Alert Responsiveness
In the past, I worked closely with a team which managed a massive number of database instances to support active reads and writes to the majority of the companies data. As expected, this team had a slew of alarms and metrics which were used to capture the current health of the system. I suspect that many of these alarms had been created when the company was much smaller and as the amount of data being stored grew, the alarms increased but their tuning systems did not. As a result, the alarms were notoriously unreliable and noisy. Suddenly, on an otherwise normal tuesday, support staff started reaching out to the team about a flood of customer reports. While the application itself was still working fine, internal users reported no issues, external customers were seeing a significantly higher rate of data load failures.

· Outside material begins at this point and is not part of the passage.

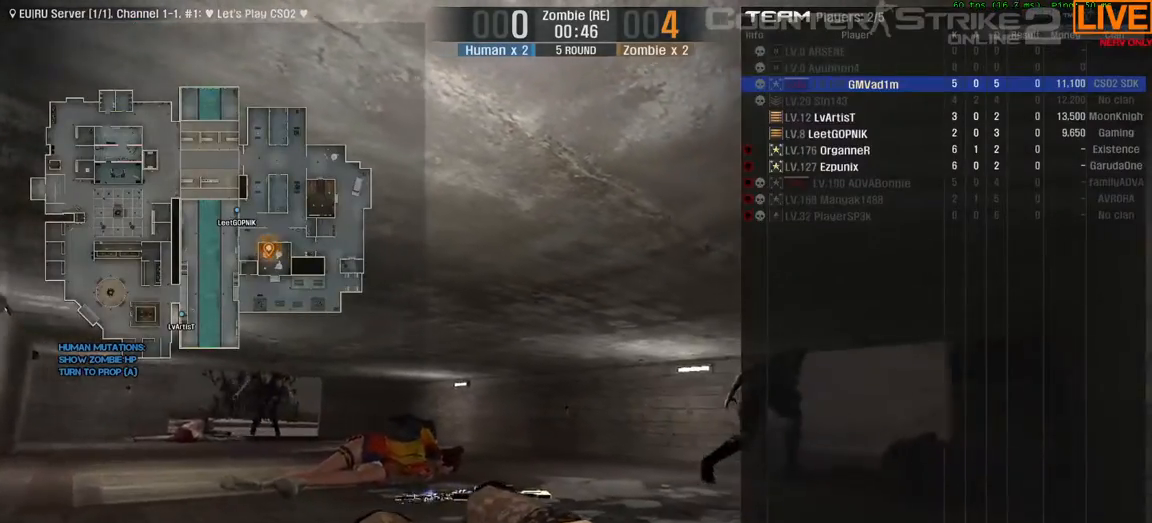
{"keys": ["tab"], "events": []}
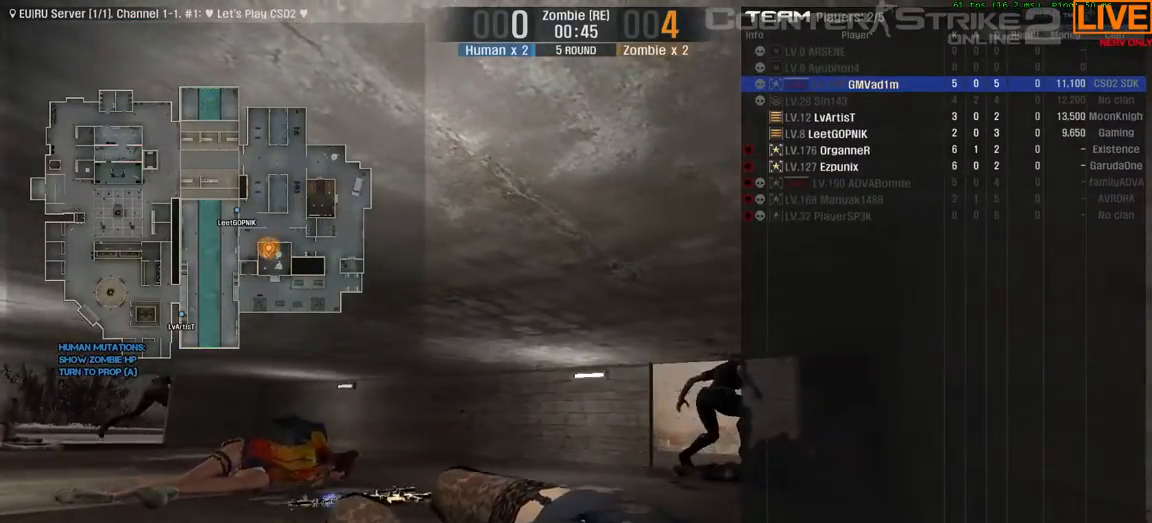
{"keys": ["tab"], "events": []}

The root cause was eventually traced to a database reader instance which had become overloaded and locked up.
The obvious question on everyone’s minds was “how did we not get an alert related to this issue?” The answer, of course, was that we had. Due to the significant number of alarms which were set on various database health metrics, the on call engineer had received an alert, assumed it was noise, and moved on their other on call work. This cemented in me a key learning about service monitoring and alerting: too many alarms is as risky as too few. A key job of any on call engineer should be identifying alarms which are no longer working well and adjusting them. If a database appears to be overloaded regularly, maybe the metric being tracked isn’t a good one. I remember reading a post about system resources years ago which said “You can’t take it [CPU load] with you. You can’t save up low CPU load and spend it later on.” High CPU load isn’t necessarily a bad thing if the system is still responsive.
Conclusions
While thinking through my thoughts and experiences with on calls, I found myself circling back to the same simple conclusion. The engineers actually handling the on call shifts are the best equipped to identify shortcomings and address them. Empowering on call engineers to change alarms, tweak systems, or propose new monitoring styles is the fastest way to extract improvements to overall operational health. When engineering leaders or management inserts itself into the discussion too heavily, that’s when operational health begins to decline. This is not to say that providing guidance and feedback isn’t helpful. I have witnessed first hand how impactful a principal level engineer joining the on call rotation can be, but I continue to believe that best way to keep operations health is to allow the on call to be bored some of the time.